EXERCISE REQUIREMENTS: Once you find the line below that has "défendre la culture d’en", output it and every line after it exactly, stopping after the line that has "Memberi tahu dokter apabila", with no pictures.

Dataset excerpts
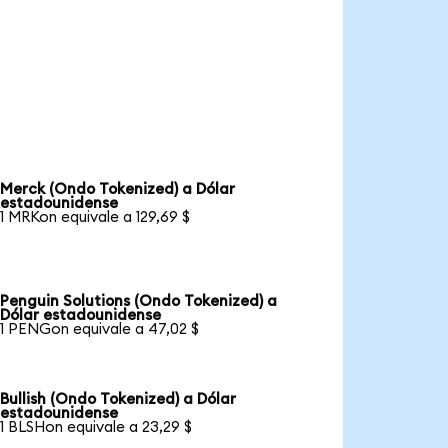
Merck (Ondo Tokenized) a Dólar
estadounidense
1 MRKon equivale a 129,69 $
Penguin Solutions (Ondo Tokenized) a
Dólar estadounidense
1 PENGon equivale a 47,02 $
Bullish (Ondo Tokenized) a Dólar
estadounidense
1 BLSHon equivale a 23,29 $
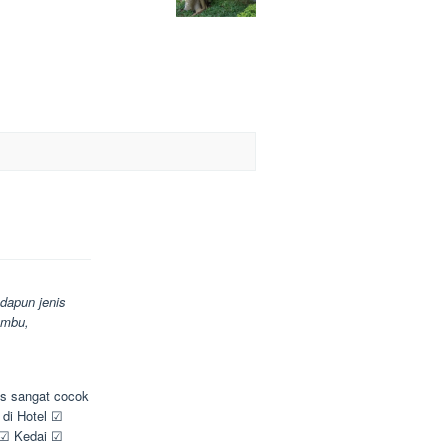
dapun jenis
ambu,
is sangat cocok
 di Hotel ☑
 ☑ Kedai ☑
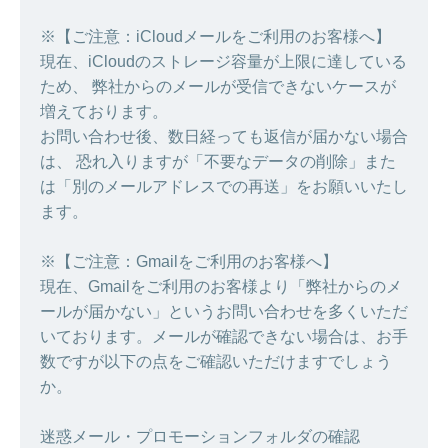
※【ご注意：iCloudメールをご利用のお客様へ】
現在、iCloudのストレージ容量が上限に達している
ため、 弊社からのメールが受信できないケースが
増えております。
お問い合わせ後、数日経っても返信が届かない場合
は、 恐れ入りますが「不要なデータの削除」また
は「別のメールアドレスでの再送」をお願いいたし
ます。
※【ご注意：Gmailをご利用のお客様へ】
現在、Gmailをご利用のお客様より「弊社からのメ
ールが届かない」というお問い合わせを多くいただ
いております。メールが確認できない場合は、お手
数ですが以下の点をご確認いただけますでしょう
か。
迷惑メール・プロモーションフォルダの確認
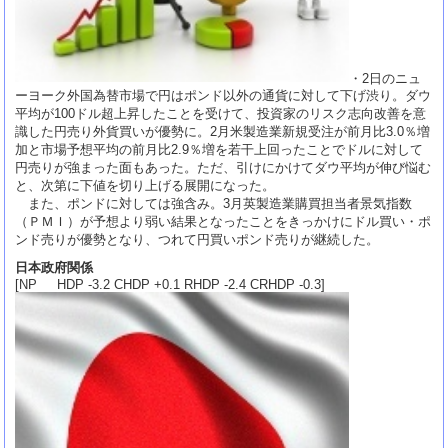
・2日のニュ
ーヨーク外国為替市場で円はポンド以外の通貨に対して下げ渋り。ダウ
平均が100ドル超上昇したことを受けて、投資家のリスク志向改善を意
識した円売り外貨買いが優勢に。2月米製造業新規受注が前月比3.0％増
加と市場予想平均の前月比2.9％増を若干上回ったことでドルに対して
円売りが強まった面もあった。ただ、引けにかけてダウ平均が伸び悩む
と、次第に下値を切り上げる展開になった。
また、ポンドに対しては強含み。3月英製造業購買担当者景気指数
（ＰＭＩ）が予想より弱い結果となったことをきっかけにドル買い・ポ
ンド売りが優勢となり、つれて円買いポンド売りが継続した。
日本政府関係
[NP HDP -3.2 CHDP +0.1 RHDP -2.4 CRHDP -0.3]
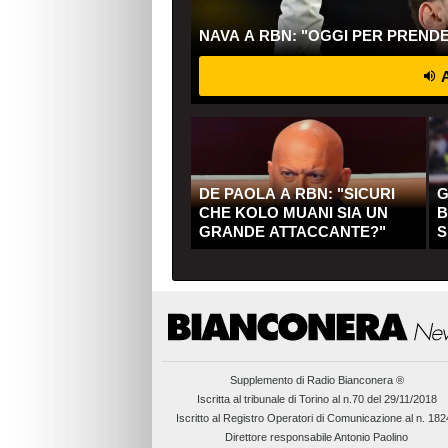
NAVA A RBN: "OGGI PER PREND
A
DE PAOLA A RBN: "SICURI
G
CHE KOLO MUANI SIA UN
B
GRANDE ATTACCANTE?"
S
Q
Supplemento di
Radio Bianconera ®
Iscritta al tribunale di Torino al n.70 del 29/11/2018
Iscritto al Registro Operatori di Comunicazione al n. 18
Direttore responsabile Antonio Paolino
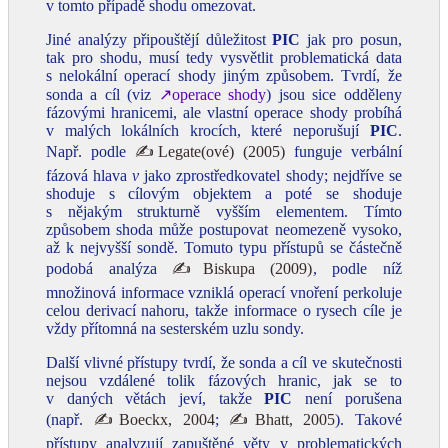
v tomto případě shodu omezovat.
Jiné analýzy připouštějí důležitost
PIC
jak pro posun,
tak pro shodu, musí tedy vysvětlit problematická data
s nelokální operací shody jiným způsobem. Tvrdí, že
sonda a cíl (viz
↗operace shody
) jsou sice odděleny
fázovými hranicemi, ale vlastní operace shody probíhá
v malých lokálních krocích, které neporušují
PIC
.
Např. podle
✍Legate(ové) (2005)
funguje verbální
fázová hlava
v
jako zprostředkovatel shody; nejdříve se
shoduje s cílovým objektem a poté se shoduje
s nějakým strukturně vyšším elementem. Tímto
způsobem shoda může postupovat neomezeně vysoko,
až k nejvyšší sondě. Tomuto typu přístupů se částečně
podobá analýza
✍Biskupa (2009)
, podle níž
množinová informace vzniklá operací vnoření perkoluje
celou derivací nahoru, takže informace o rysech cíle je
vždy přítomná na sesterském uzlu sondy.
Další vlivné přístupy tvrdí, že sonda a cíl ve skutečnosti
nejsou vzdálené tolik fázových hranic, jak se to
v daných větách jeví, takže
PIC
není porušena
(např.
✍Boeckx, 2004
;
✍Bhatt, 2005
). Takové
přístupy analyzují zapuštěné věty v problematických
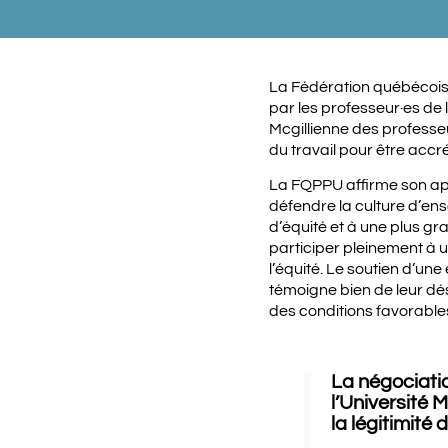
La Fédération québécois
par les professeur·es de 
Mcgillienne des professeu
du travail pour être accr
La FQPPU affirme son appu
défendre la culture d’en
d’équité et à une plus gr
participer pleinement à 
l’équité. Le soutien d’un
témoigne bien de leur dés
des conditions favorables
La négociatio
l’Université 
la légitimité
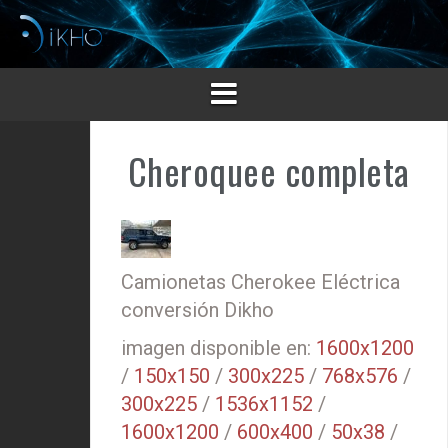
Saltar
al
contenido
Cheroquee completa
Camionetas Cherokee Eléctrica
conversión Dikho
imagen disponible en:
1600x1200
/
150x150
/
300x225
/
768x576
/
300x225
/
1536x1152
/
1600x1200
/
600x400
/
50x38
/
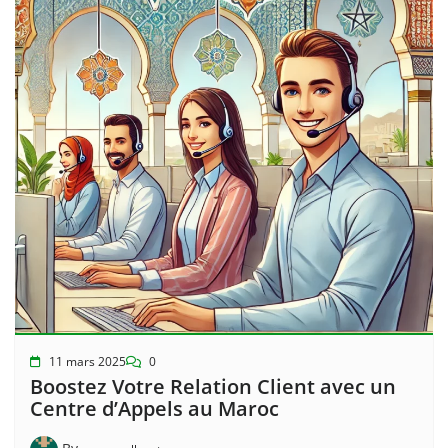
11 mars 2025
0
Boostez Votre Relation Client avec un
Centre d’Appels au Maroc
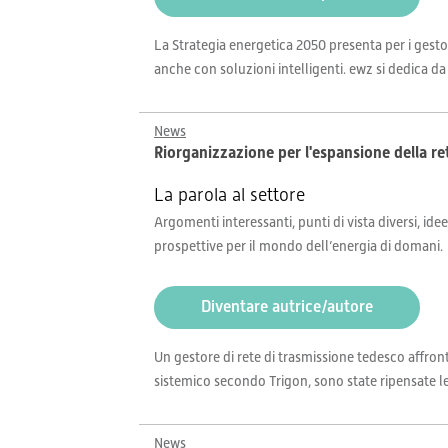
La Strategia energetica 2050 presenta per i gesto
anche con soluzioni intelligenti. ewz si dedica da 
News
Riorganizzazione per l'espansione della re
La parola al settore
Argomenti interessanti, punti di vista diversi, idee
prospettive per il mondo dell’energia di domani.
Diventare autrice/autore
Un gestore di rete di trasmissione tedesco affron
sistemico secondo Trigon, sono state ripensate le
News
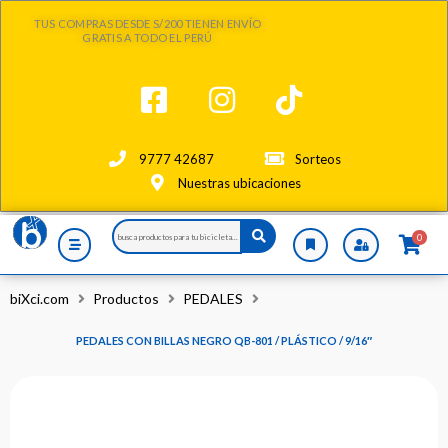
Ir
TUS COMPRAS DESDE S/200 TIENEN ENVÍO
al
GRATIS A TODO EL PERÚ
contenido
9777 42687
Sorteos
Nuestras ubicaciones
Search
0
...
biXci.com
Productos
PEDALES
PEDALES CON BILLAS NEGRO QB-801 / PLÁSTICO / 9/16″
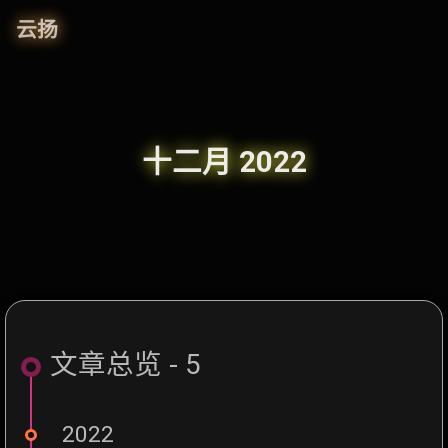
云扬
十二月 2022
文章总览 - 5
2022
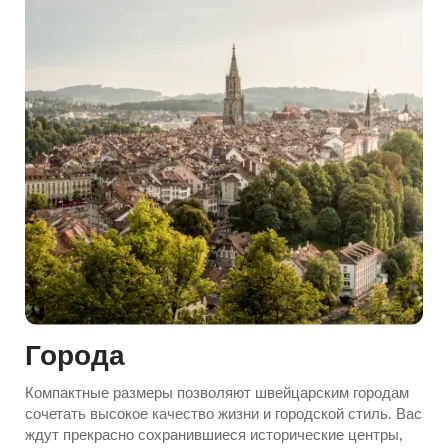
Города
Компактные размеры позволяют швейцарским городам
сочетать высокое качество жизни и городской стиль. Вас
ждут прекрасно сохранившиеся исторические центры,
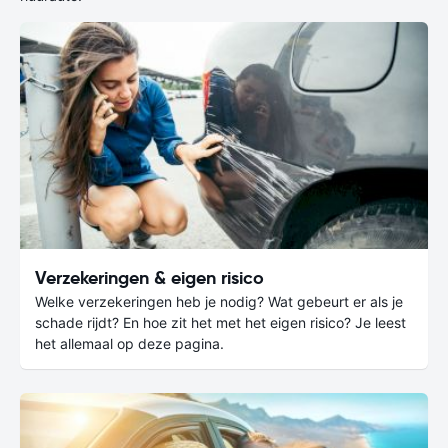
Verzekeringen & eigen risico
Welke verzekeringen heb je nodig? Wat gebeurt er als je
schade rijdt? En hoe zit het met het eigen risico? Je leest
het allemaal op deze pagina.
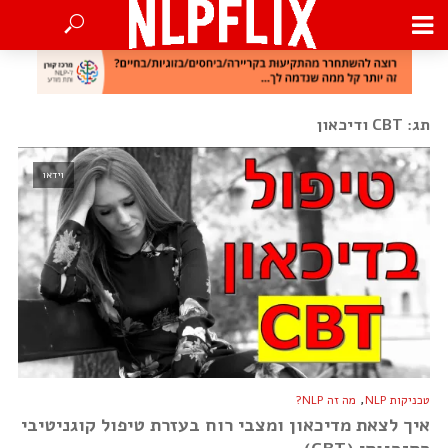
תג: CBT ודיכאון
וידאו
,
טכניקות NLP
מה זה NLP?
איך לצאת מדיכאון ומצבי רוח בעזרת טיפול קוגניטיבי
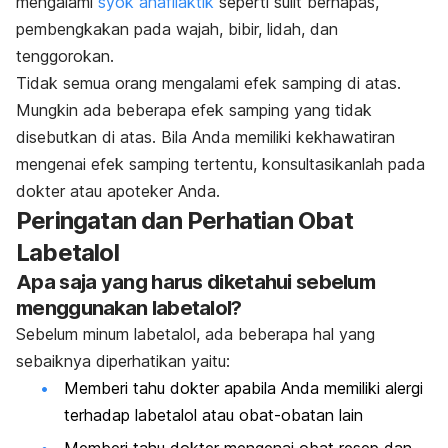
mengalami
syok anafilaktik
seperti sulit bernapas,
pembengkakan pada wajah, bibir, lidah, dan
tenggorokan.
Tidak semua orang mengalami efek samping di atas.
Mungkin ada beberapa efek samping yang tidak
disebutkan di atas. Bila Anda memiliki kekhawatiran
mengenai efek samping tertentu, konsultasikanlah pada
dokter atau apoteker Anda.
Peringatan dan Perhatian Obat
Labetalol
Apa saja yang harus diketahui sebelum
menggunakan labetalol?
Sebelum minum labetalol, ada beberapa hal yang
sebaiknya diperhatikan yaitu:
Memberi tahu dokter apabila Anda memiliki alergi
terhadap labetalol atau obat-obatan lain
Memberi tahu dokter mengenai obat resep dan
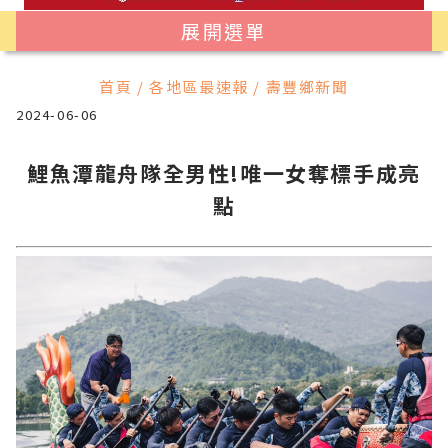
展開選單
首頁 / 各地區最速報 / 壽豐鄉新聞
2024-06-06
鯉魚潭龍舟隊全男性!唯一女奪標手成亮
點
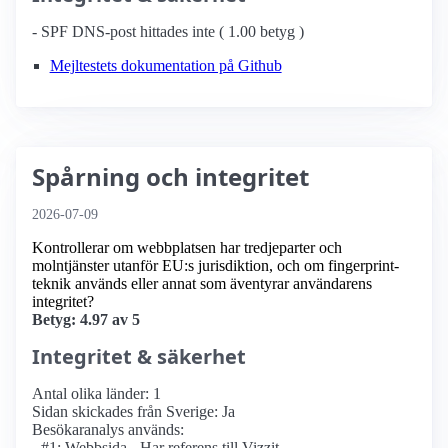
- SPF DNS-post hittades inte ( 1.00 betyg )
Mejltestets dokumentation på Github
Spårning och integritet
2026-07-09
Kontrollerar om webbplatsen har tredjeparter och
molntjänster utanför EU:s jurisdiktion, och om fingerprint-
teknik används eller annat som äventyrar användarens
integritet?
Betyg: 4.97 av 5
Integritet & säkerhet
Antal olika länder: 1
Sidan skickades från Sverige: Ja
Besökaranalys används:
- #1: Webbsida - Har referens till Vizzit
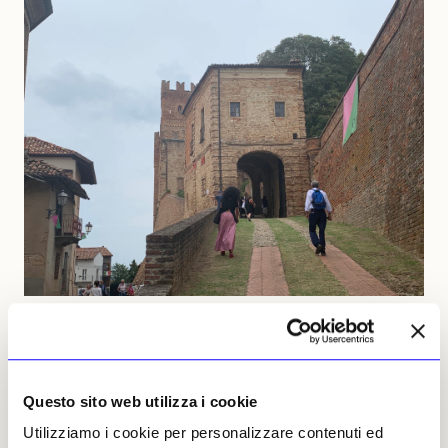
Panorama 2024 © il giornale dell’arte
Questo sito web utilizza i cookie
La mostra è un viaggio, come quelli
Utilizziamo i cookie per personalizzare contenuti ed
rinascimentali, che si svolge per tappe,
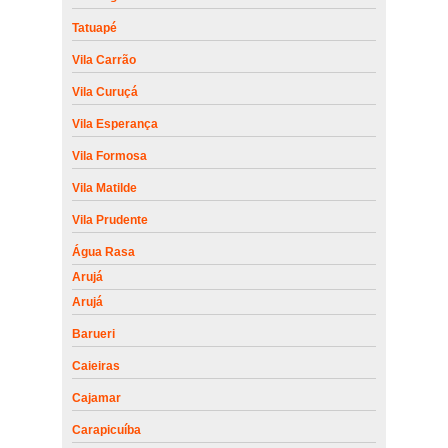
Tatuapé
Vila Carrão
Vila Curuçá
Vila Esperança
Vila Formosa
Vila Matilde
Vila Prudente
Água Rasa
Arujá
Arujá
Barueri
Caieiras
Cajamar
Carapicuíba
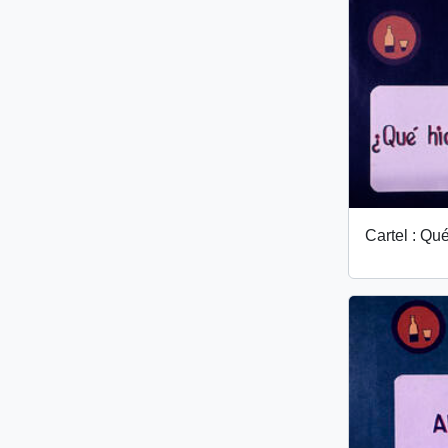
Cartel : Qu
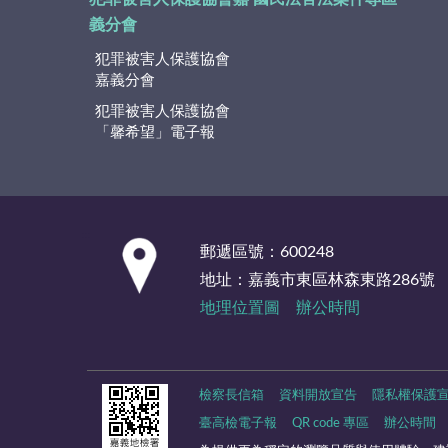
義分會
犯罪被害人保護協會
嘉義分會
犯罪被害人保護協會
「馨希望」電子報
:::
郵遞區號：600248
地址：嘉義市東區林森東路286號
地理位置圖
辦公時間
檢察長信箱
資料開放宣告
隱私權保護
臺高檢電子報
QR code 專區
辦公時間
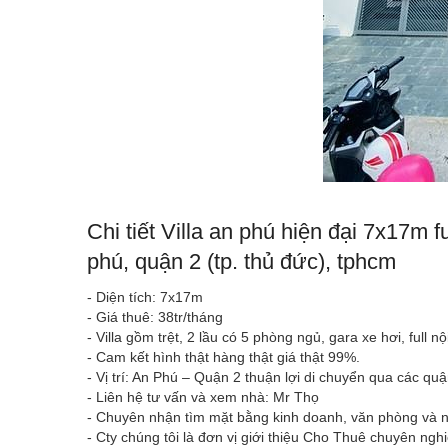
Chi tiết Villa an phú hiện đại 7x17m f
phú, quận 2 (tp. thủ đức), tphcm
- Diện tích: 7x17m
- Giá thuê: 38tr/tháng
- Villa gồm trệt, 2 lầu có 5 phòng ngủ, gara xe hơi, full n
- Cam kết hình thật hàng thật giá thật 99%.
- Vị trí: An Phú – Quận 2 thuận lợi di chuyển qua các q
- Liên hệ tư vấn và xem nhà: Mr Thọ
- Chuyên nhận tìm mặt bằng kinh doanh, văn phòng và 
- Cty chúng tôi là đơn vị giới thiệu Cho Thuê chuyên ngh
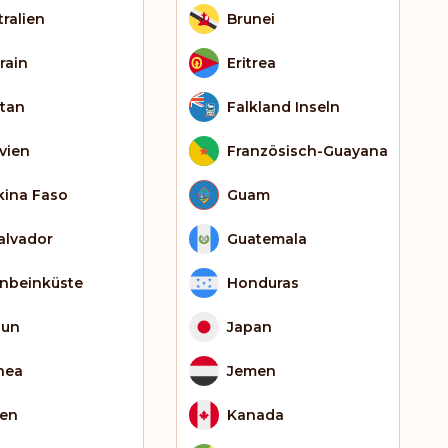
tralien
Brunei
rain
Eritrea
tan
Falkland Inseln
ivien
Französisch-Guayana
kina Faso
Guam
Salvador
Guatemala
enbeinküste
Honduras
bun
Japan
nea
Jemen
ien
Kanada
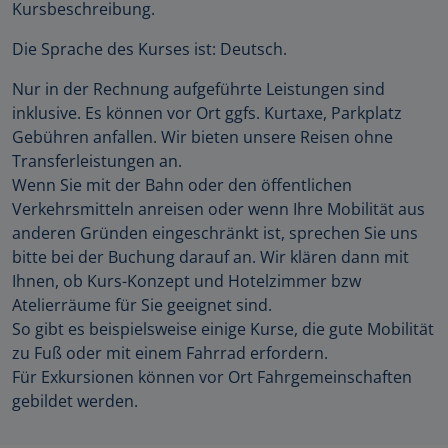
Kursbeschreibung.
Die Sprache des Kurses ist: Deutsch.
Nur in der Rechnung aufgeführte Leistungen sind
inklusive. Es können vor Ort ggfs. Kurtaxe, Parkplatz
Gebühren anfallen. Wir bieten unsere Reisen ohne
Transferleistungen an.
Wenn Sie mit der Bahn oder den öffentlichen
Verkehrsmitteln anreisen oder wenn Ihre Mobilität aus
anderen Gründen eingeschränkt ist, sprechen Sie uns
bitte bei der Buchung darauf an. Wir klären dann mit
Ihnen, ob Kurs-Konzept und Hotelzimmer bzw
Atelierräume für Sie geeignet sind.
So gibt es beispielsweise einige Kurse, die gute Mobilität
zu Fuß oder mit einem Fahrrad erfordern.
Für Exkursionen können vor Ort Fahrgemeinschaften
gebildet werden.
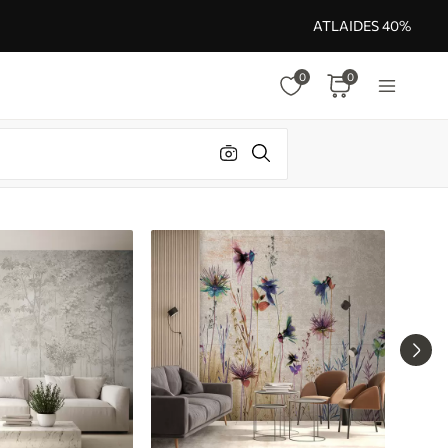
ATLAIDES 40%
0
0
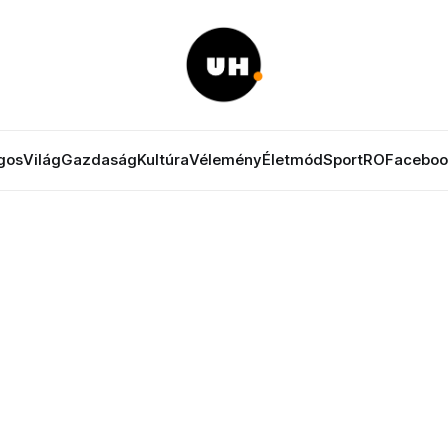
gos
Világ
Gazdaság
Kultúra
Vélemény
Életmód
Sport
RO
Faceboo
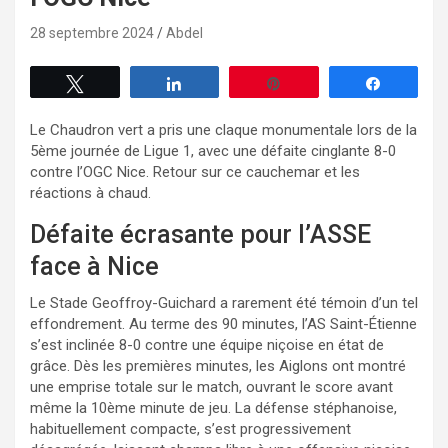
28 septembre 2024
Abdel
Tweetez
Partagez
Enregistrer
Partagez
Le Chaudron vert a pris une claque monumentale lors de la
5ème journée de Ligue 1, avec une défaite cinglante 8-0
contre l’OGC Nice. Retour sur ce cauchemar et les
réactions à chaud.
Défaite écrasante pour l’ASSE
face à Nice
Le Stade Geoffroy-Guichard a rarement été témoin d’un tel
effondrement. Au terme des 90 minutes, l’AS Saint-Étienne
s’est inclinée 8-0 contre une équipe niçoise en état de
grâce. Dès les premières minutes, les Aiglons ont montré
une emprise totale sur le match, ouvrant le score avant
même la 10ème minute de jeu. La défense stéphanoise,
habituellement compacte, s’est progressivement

WRITTEN RESPONSE:
défendre la culture d’en
d’équité et à une plus gr
participer pleinement à 
l’équité. Le soutien d’un
témoigne bien de leur dés
des conditions favorables
La négociatio
l’Université 
la légitimité
Saltar
al
contenido
Cheroquee completa
Camionetas Cherokee Eléctrica
conversión Dikho
imagen disponible en:
1600x1200
/
150x150
/
300x225
/
768x576
/
300x225
/
1536x1152
/
1600x1200
/
600x400
/
50x38
/
11 mars 2025
0
Boostez Votre Relation Client avec un
Centre d’Appels au Maroc
La Strategia energetica 2050 presenta per i gesto
anche con soluzioni intelligenti. ewz si dedica da 
News
Riorganizzazione per l'espansione della re
La parola al settore
Argomenti interessanti, punti di vista diversi, idee
prospettive per il mondo dell’energia di domani.
Diventare autrice/autore
Un gestore di rete di trasmissione tedesco affron
sistemico secondo Trigon, sono state ripensate le
News
Ir
TUS COMPRAS DESDE S/200 TIENEN ENVÍO
al
GRATIS A TODO EL PERÚ
contenido
9777 42687
Sorteos
Nuestras ubicaciones
Search
0
...
biXci.com
Productos
PEDALES
PEDALES CON BILLAS NEGRO QB-801 / PLÁSTICO / 9/16″
云扬
十二月 2022
文章总览 - 5
2022
Города
Компактные размеры позволяют швейцарским городам
сочетать высокое качество жизни и городской стиль. Вас
ждут прекрасно сохранившиеся исторические центры,
Verzekeringen & eigen risico
Welke verzekeringen heb je nodig? Wat gebeurt er als je
schade rijdt? En hoe zit het met het eigen risico? Je leest
het allemaal op deze pagina.
תג: CBT ודיכאון
וידאו
,
טכניקות NLP
מה זה NLP?
איך לצאת מדיכאון ומצבי רוח בעזרת טיפול קוגניטיבי
mengalami
syok anafilaktik
seperti sulit bernapas,
pembengkakan pada wajah, bibir, lidah, dan
tenggorokan.
Tidak semua orang mengalami efek samping di atas.
Mungkin ada beberapa efek samping yang tidak
disebutkan di atas. Bila Anda memiliki kekhawatiran
mengenai efek samping tertentu, konsultasikanlah pada
dokter atau apoteker Anda.
Peringatan dan Perhatian Obat
Labetalol
Apa saja yang harus diketahui sebelum
menggunakan labetalol?
Sebelum minum labetalol, ada beberapa hal yang
sebaiknya diperhatikan yaitu:
Memberi tahu dokter apabila Anda memiliki alergi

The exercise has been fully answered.